FROM: [email protected]
SUBJECT: Your Special Night!
Dear Mr. and Mrs. Reeves,
Your love story has captured hearts! Several major networks are interested in featuring your whirlwind romance in their reality programming. The tech CEO and the PR executive? It’s ratings gold!
Please contact us ASAP to discuss rights and filming schedules.
P.S. Your Elvis cape and commemorative shot glasses are in the mail!
Perfect. Because nothing says "serious tech CEO" like Elvis memorabilia arriving at your office two months before your company goes public.
My phone lights up with another message:
ARIANA: Got your messages. Thanks for having my back.
ARIANA: But please don’t text about the marriage thing. I have nosy sisters.
ARIANA: Also, I definitely did not leave that earring on purpose. Not good for plausible deniability.
Despite everything, I feel myself smile. Then I remember I’m supposed to be focusing on the IPO, not on how my accidental wife’s text messages make my chest do weird things.
Yasmin returns with maintenance, her expression carefully neutral. "The chapel has called twice more. Should I have legal look into it?"
"Yes. No. I don’t know." I run a hand through my hair. "Just... give me a minute to think."
"Of course." She glances at my phone, which is lighting up again. "Though you might want to make it a quick minute. Your father’s on his way up."
I curse out loud, still reading from myself screen.
GRAYSON: Speaking of wedding logistics
GRAYSON: You do realize Luke and Cal are going to have a field day with this, right?
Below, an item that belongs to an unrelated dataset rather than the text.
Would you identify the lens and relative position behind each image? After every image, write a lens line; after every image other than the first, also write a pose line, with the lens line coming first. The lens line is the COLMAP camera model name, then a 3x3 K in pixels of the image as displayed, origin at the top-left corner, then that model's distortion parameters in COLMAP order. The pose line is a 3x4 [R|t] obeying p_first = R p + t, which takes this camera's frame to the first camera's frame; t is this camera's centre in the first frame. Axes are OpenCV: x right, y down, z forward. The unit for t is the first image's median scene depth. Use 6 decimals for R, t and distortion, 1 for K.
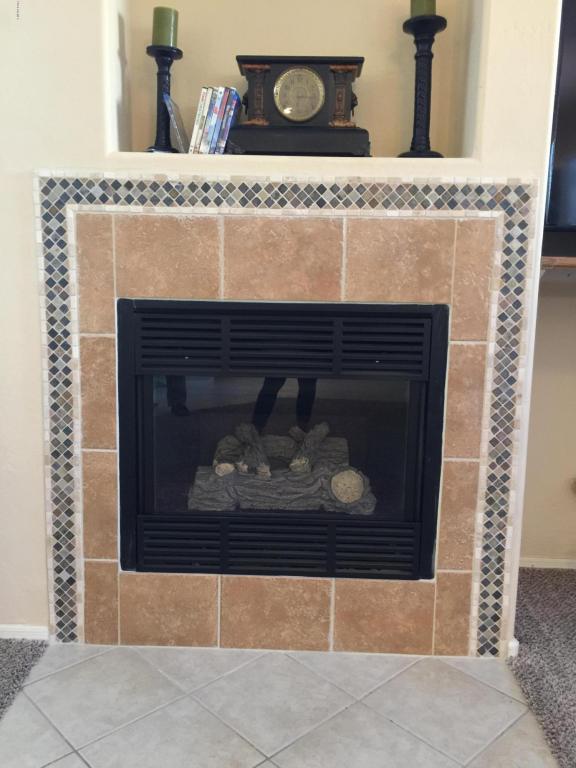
lens RADIAL K [[664.8, 0, 288.0], [0, 664.8, 384.0], [0, 0, 1]] dist [0.095219, -0.128055]
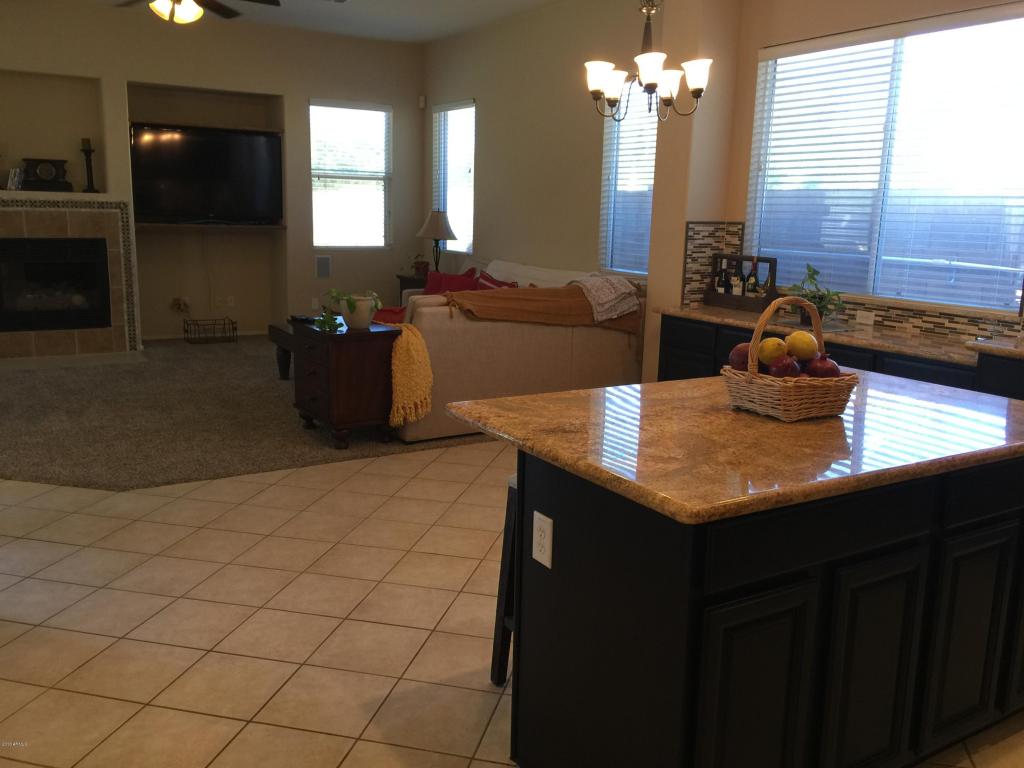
lens RADIAL K [[886.4, 0, 506.0], [0, 886.4, 379.3], [0, 0, 1]] dist [0.095219, -0.128055]
pose [[0.841799, -0.101239, 0.530212, -0.505133], [0.077568, 0.994748, 0.066785, 0.419543], [-0.534188, -0.015092, 0.845231, -3.705150]]
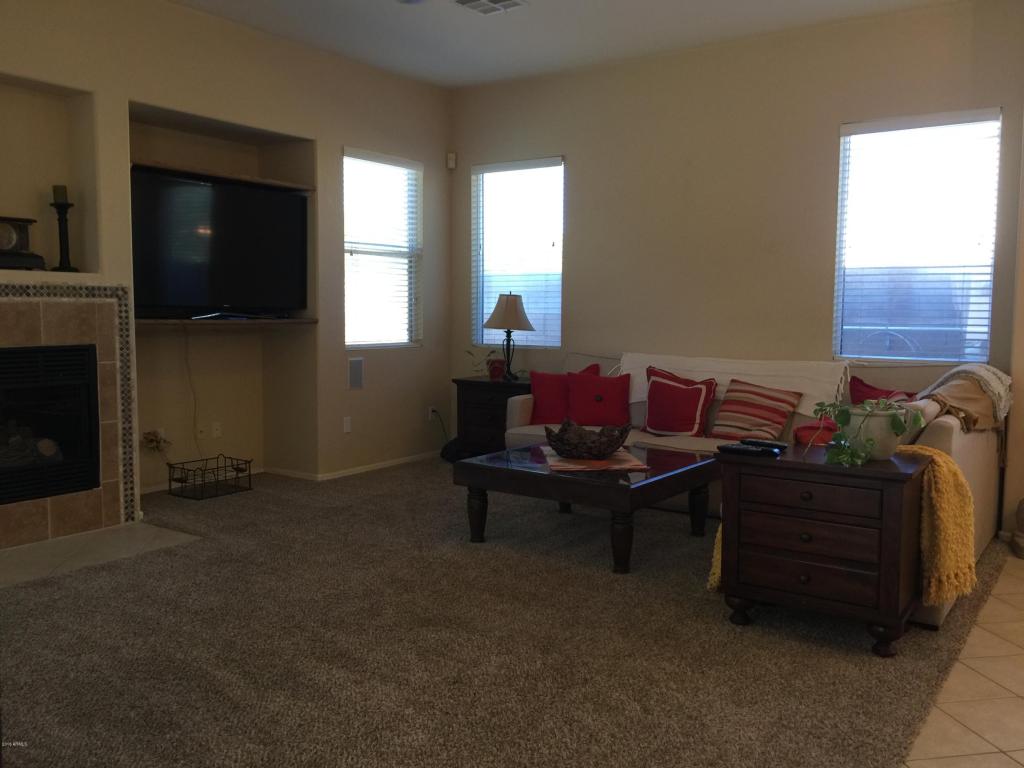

GRAYSON: Luke’s already suspicious when you stopped answering in the “DOOM GROOMSMEN” group chat over the weekend. And you know how Cal loves international scandal.
GRAYSON: You might want to start preparing your defense now
Fantastic. As if my father, the IPO, and an impending reality TV offer weren’t enough, now I had to deal with my best friend’s groomsmen—a cybersecurity prodigy with a grudge, a clean energy billionaire who probably has MI6 on speed dial, and Grayson himself, who was loving this way too much.
My phone lights up with another message:
ARIANA: P.S. Those pancakes weren’t that special.
ME: Lies. You moaned.
ARIANA: I did not!
ME: You definitely did. The whole restaurant heard.
ARIANA: That was... appreciation for proper syrup temperature.
ME: Sure it was
ARIANA: Also, that thing about the syrup temperature? Kind of hot.